» **EXERCISE GOAL**: Retype the records below exactly. Leave nothing out.

(Collected data)
=== Begin Enclosure ===

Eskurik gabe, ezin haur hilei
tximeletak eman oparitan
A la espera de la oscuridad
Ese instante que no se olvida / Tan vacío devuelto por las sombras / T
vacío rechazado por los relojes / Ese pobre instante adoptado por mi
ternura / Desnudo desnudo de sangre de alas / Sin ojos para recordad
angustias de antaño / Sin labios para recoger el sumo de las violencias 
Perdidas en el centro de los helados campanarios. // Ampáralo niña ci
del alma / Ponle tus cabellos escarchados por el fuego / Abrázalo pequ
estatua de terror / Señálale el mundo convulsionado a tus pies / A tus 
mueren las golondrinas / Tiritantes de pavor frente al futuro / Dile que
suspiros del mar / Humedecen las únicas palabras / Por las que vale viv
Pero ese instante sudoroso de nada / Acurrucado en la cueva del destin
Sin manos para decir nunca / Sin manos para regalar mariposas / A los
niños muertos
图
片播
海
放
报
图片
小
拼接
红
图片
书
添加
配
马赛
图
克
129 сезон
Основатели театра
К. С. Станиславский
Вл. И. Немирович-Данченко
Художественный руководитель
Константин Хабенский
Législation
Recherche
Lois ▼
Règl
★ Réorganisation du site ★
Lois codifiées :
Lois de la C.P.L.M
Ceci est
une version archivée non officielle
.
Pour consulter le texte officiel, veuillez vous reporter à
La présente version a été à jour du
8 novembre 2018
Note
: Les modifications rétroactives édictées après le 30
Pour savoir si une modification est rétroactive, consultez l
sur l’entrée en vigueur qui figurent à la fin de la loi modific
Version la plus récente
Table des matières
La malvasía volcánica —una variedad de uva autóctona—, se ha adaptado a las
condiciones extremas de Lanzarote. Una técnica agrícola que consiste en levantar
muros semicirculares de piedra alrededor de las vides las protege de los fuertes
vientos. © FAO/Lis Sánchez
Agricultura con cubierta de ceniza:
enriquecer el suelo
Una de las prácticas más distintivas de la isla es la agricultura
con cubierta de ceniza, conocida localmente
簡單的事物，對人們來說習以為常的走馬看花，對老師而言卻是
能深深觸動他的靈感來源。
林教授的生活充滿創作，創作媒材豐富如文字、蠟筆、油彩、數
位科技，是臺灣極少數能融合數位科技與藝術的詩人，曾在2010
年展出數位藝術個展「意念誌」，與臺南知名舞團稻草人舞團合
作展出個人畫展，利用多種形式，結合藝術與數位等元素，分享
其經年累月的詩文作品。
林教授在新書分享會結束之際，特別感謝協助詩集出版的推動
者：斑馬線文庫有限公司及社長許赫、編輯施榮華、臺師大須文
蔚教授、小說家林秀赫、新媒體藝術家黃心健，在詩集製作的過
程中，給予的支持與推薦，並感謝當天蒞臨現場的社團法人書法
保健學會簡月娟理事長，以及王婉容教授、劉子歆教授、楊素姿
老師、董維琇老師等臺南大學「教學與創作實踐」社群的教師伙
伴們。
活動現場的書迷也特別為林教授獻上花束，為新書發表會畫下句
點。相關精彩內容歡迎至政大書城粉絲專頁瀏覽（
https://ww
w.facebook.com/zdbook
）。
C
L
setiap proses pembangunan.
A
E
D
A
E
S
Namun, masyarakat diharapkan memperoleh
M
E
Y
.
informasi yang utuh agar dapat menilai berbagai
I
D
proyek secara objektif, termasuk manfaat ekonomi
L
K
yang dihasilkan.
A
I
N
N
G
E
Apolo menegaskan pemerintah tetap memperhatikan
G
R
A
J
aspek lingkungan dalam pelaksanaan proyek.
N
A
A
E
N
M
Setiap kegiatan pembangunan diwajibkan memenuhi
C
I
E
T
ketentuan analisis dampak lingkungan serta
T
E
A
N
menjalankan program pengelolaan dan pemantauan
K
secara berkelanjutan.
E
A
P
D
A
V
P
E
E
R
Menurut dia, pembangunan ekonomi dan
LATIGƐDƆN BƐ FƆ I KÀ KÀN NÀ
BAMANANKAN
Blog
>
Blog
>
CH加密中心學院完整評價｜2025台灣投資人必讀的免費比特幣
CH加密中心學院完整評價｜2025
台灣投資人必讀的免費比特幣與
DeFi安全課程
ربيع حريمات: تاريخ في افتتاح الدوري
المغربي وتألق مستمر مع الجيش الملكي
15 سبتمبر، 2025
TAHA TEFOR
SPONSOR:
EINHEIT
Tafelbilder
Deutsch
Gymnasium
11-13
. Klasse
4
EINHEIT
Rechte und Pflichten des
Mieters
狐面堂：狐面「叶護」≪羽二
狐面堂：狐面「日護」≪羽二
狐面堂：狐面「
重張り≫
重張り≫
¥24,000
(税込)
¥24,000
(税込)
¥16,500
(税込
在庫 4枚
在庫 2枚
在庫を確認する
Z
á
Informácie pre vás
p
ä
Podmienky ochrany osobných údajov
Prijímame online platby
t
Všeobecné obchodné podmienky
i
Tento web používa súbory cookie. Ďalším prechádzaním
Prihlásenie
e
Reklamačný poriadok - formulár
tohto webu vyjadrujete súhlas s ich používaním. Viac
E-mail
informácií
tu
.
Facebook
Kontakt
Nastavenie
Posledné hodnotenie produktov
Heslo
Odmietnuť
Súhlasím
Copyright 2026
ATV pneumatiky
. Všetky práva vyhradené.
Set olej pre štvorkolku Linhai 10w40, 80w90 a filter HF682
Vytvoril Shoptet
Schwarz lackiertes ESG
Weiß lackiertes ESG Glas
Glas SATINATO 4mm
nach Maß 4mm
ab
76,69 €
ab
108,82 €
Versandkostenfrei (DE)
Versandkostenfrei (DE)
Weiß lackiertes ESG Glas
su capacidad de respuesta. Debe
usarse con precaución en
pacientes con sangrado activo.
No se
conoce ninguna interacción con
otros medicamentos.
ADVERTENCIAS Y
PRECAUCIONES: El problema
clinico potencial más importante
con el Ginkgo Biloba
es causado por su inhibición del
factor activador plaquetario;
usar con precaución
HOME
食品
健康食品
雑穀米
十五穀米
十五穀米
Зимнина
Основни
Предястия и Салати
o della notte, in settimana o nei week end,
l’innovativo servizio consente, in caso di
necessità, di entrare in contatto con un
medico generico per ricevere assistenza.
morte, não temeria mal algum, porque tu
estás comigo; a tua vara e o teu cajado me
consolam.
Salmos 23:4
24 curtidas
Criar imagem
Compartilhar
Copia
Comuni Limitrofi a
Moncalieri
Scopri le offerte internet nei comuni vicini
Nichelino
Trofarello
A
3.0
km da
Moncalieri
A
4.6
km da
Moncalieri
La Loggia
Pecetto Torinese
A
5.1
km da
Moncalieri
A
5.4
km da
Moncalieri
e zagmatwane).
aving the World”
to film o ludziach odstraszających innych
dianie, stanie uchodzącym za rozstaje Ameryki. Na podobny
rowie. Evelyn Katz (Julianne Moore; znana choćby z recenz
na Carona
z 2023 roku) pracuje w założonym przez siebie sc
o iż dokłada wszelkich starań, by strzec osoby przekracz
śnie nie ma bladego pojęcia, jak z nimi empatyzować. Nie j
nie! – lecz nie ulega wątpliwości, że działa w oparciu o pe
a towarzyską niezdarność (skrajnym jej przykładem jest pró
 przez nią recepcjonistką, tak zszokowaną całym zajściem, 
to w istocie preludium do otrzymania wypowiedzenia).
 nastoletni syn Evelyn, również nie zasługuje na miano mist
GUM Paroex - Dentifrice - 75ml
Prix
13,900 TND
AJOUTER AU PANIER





=== End Enclosure ===

» **RESPONSE TO THE EXERCISE**:
Eskurik gabe, ezin haur hilei
tximeletak eman oparitan
A la espera de la oscuridad
Ese instante que no se olvida / Tan vacío devuelto por las sombras / T
vacío rechazado por los relojes / Ese pobre instante adoptado por mi
ternura / Desnudo desnudo de sangre de alas / Sin ojos para recordad
angustias de antaño / Sin labios para recoger el sumo de las violencias 
Perdidas en el centro de los helados campanarios. // Ampáralo niña ci
del alma / Ponle tus cabellos escarchados por el fuego / Abrázalo pequ
estatua de terror / Señálale el mundo convulsionado a tus pies / A tus 
mueren las golondrinas / Tiritantes de pavor frente al futuro / Dile que
suspiros del mar / Humedecen las únicas palabras / Por las que vale viv
Pero ese instante sudoroso de nada / Acurrucado en la cueva del destin
Sin manos para decir nunca / Sin manos para regalar mariposas / A los
niños muertos
图
片播
海
放
报
图片
小
拼接
红
图片
书
添加
配
马赛
图
克
129 сезон
Основатели театра
К. С. Станиславский
Вл. И. Немирович-Данченко
Художественный руководитель
Константин Хабенский
Législation
Recherche
Lois ▼
Règl
★ Réorganisation du site ★
Lois codifiées :
Lois de la C.P.L.M
Ceci est
une version archivée non officielle
.
Pour consulter le texte officiel, veuillez vous reporter à
La présente version a été à jour du
8 novembre 2018
Note
: Les modifications rétroactives édictées après le 30
Pour savoir si une modification est rétroactive, consultez l
sur l’entrée en vigueur qui figurent à la fin de la loi modific
Version la plus récente
Table des matières
La malvasía volcánica —una variedad de uva autóctona—, se ha adaptado a las
condiciones extremas de Lanzarote. Una técnica agrícola que consiste en levantar
muros semicirculares de piedra alrededor de las vides las protege de los fuertes
vientos. © FAO/Lis Sánchez
Agricultura con cubierta de ceniza:
enriquecer el suelo
Una de las prácticas más distintivas de la isla es la agricultura
con cubierta de ceniza, conocida localmente
簡單的事物，對人們來說習以為常的走馬看花，對老師而言卻是
能深深觸動他的靈感來源。
林教授的生活充滿創作，創作媒材豐富如文字、蠟筆、油彩、數
位科技，是臺灣極少數能融合數位科技與藝術的詩人，曾在2010
年展出數位藝術個展「意念誌」，與臺南知名舞團稻草人舞團合
作展出個人畫展，利用多種形式，結合藝術與數位等元素，分享
其經年累月的詩文作品。
林教授在新書分享會結束之際，特別感謝協助詩集出版的推動
者：斑馬線文庫有限公司及社長許赫、編輯施榮華、臺師大須文
蔚教授、小說家林秀赫、新媒體藝術家黃心健，在詩集製作的過
程中，給予的支持與推薦，並感謝當天蒞臨現場的社團法人書法
保健學會簡月娟理事長，以及王婉容教授、劉子歆教授、楊素姿
老師、董維琇老師等臺南大學「教學與創作實踐」社群的教師伙
伴們。
活動現場的書迷也特別為林教授獻上花束，為新書發表會畫下句
點。相關精彩內容歡迎至政大書城粉絲專頁瀏覽（
https://ww
w.facebook.com/zdbook
）。
C
L
setiap proses pembangunan.
A
E
D
A
E
S
Namun, masyarakat diharapkan memperoleh
M
E
Y
.
informasi yang utuh agar dapat menilai berbagai
I
D
proyek secara objektif, termasuk manfaat ekonomi
L
K
yang dihasilkan.
A
I
N
N
G
E
Apolo menegaskan pemerintah tetap memperhatikan
G
R
A
J
aspek lingkungan dalam pelaksanaan proyek.
N
A
A
E
N
M
Setiap kegiatan pembangunan diwajibkan memenuhi
C
I
E
T
ketentuan analisis dampak lingkungan serta
T
E
A
N
menjalankan program pengelolaan dan pemantauan
K
secara berkelanjutan.
E
A
P
D
A
V
P
E
E
R
Menurut dia, pembangunan ekonomi dan
LATIGƐDƆN BƐ FƆ I KÀ KÀN NÀ
BAMANANKAN
Blog
>
Blog
>
CH加密中心學院完整評價｜2025台灣投資人必讀的免費比特幣
CH加密中心學院完整評價｜2025
台灣投資人必讀的免費比特幣與
DeFi安全課程
ربيع حريمات: تاريخ في افتتاح الدوري
المغربي وتألق مستمر مع الجيش الملكي
15 سبتمبر، 2025
TAHA TEFOR
SPONSOR:
EINHEIT
Tafelbilder
Deutsch
Gymnasium
11-13
. Klasse
4
EINHEIT
Rechte und Pflichten des
Mieters
狐面堂：狐面「叶護」≪羽二
狐面堂：狐面「日護」≪羽二
狐面堂：狐面「
重張り≫
重張り≫
¥24,000
(税込)
¥24,000
(税込)
¥16,500
(税込
在庫 4枚
在庫 2枚
在庫を確認する
Z
á
Informácie pre vás
p
ä
Podmienky ochrany osobných údajov
Prijímame online platby
t
Všeobecné obchodné podmienky
i
Tento web používa súbory cookie. Ďalším prechádzaním
Prihlásenie
e
Reklamačný poriadok - formulár
tohto webu vyjadrujete súhlas s ich používaním. Viac
E-mail
informácií
tu
.
Facebook
Kontakt
Nastavenie
Posledné hodnotenie produktov
Heslo
Odmietnuť
Súhlasím
Copyright 2026
ATV pneumatiky
. Všetky práva vyhradené.
Set olej pre štvorkolku Linhai 10w40, 80w90 a filter HF682
Vytvoril Shoptet
Schwarz lackiertes ESG
Weiß lackiertes ESG Glas
Glas SATINATO 4mm
nach Maß 4mm
ab
76,69 €
ab
108,82 €
Versandkostenfrei (DE)
Versandkostenfrei (DE)
Weiß lackiertes ESG Glas
su capacidad de respuesta. Debe
usarse con precaución en
pacientes con sangrado activo.
No se
conoce ninguna interacción con
otros medicamentos.
ADVERTENCIAS Y
PRECAUCIONES: El problema
clinico potencial más importante
con el Ginkgo Biloba
es causado por su inhibición del
factor activador plaquetario;
usar con precaución
HOME
食品
健康食品
雑穀米
十五穀米
十五穀米
Зимнина
Основни
Предястия и Салати
o della notte, in settimana o nei week end,
l’innovativo servizio consente, in caso di
necessità, di entrare in contatto con un
medico generico per ricevere assistenza.
morte, não temeria mal algum, porque tu
estás comigo; a tua vara e o teu cajado me
consolam.
Salmos 23:4
24 curtidas
Criar imagem
Compartilhar
Copia
Comuni Limitrofi a
Moncalieri
Scopri le offerte internet nei comuni vicini
Nichelino
Trofarello
A
3.0
km da
Moncalieri
A
4.6
km da
Moncalieri
La Loggia
Pecetto Torinese
A
5.1
km da
Moncalieri
A
5.4
km da
Moncalieri
e zagmatwane).
aving the World”
to film o ludziach odstraszających innych
dianie, stanie uchodzącym za rozstaje Ameryki. Na podobny
rowie. Evelyn Katz (Julianne Moore; znana choćby z recenz
na Carona
z 2023 roku) pracuje w założonym przez siebie sc
o iż dokłada wszelkich starań, by strzec osoby przekracz
śnie nie ma bladego pojęcia, jak z nimi empatyzować. Nie j
nie! – lecz nie ulega wątpliwości, że działa w oparciu o pe
a towarzyską niezdarność (skrajnym jej przykładem jest pró
 przez nią recepcjonistką, tak zszokowaną całym zajściem, 
to w istocie preludium do otrzymania wypowiedzenia).
 nastoletni syn Evelyn, również nie zasługuje na miano mist
GUM Paroex - Dentifrice - 75ml
Prix
13,900 TND
AJOUTER AU PANIER





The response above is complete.